**What to work on:** The records that follow must be repeated verbatim, every one of them.

**Records supplied:**
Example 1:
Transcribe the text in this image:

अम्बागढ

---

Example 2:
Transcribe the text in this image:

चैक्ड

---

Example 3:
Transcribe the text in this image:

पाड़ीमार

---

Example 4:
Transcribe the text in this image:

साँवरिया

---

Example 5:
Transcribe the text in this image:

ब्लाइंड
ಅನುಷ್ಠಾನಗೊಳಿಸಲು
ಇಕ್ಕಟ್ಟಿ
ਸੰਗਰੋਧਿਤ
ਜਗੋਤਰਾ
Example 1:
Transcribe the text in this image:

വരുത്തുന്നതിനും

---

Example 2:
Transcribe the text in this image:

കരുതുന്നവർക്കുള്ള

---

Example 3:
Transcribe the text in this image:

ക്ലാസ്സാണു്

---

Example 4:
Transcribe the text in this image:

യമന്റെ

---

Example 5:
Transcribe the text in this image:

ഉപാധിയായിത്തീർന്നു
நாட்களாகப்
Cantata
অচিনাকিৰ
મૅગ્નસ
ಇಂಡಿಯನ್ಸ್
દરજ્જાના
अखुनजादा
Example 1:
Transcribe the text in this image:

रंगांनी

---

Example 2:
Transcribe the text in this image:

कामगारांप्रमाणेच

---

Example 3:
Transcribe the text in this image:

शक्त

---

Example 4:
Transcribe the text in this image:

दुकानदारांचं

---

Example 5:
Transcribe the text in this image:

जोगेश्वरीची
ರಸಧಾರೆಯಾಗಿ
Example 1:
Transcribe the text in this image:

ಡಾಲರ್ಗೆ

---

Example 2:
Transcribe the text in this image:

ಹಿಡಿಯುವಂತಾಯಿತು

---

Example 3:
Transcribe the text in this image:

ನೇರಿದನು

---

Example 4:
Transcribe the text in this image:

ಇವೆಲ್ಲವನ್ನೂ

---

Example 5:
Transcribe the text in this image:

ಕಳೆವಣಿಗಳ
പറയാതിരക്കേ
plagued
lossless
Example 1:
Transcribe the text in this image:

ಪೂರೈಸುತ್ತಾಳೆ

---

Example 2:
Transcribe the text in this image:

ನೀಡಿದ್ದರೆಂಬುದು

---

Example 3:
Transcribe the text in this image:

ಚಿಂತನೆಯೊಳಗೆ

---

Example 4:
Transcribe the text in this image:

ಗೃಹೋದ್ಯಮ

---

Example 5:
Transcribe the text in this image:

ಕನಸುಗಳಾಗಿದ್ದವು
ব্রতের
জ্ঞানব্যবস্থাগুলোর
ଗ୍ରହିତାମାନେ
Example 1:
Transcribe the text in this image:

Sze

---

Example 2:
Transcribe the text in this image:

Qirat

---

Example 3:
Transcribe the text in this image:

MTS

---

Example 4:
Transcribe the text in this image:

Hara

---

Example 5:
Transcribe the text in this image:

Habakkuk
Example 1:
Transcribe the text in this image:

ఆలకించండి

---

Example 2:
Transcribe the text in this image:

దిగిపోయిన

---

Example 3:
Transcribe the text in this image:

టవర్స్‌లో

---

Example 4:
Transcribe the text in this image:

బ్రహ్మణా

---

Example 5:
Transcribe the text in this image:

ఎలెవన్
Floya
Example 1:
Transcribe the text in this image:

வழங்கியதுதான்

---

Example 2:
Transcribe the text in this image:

**Your response:**
Example 1:
Transcribe the text in this image:

अम्बागढ

---

Example 2:
Transcribe the text in this image:

चैक्ड

---

Example 3:
Transcribe the text in this image:

पाड़ीमार

---

Example 4:
Transcribe the text in this image:

साँवरिया

---

Example 5:
Transcribe the text in this image:

ब्लाइंड
ಅನುಷ್ಠಾನಗೊಳಿಸಲು
ಇಕ್ಕಟ್ಟಿ
ਸੰਗਰੋਧਿਤ
ਜਗੋਤਰਾ
Example 1:
Transcribe the text in this image:

വരുത്തുന്നതിനും

---

Example 2:
Transcribe the text in this image:

കരുതുന്നവർക്കുള്ള

---

Example 3:
Transcribe the text in this image:

ക്ലാസ്സാണു്

---

Example 4:
Transcribe the text in this image:

യമന്റെ

---

Example 5:
Transcribe the text in this image:

ഉപാധിയായിത്തീർന്നു
நாட்களாகப்
Cantata
অচিনাকিৰ
મૅગ્નસ
ಇಂಡಿಯನ್ಸ್
દરજ્જાના
अखुनजादा
Example 1:
Transcribe the text in this image:

रंगांनी

---

Example 2:
Transcribe the text in this image:

कामगारांप्रमाणेच

---

Example 3:
Transcribe the text in this image:

शक्त

---

Example 4:
Transcribe the text in this image:

दुकानदारांचं

---

Example 5:
Transcribe the text in this image:

जोगेश्वरीची
ರಸಧಾರೆಯಾಗಿ
Example 1:
Transcribe the text in this image:

ಡಾಲರ್ಗೆ

---

Example 2:
Transcribe the text in this image:

ಹಿಡಿಯುವಂತಾಯಿತು

---

Example 3:
Transcribe the text in this image:

ನೇರಿದನು

---

Example 4:
Transcribe the text in this image:

ಇವೆಲ್ಲವನ್ನೂ

---

Example 5:
Transcribe the text in this image:

ಕಳೆವಣಿಗಳ
പറയാതിരക്കേ
plagued
lossless
Example 1:
Transcribe the text in this image:

ಪೂರೈಸುತ್ತಾಳೆ

---

Example 2:
Transcribe the text in this image:

ನೀಡಿದ್ದರೆಂಬುದು

---

Example 3:
Transcribe the text in this image:

ಚಿಂತನೆಯೊಳಗೆ

---

Example 4:
Transcribe the text in this image:

ಗೃಹೋದ್ಯಮ

---

Example 5:
Transcribe the text in this image:

ಕನಸುಗಳಾಗಿದ್ದವು
ব্রতের
জ্ঞানব্যবস্থাগুলোর
ଗ୍ରହିତାମାନେ
Example 1:
Transcribe the text in this image:

Sze

---

Example 2:
Transcribe the text in this image:

Qirat

---

Example 3:
Transcribe the text in this image:

MTS

---

Example 4:
Transcribe the text in this image:

Hara

---

Example 5:
Transcribe the text in this image:

Habakkuk
Example 1:
Transcribe the text in this image:

ఆలకించండి

---

Example 2:
Transcribe the text in this image:

దిగిపోయిన

---

Example 3:
Transcribe the text in this image:

టవర్స్‌లో

---

Example 4:
Transcribe the text in this image:

బ్రహ్మణా

---

Example 5:
Transcribe the text in this image:

ఎలెవన్
Floya
Example 1:
Transcribe the text in this image:

வழங்கியதுதான்

---

Example 2:
Transcribe the text in this image:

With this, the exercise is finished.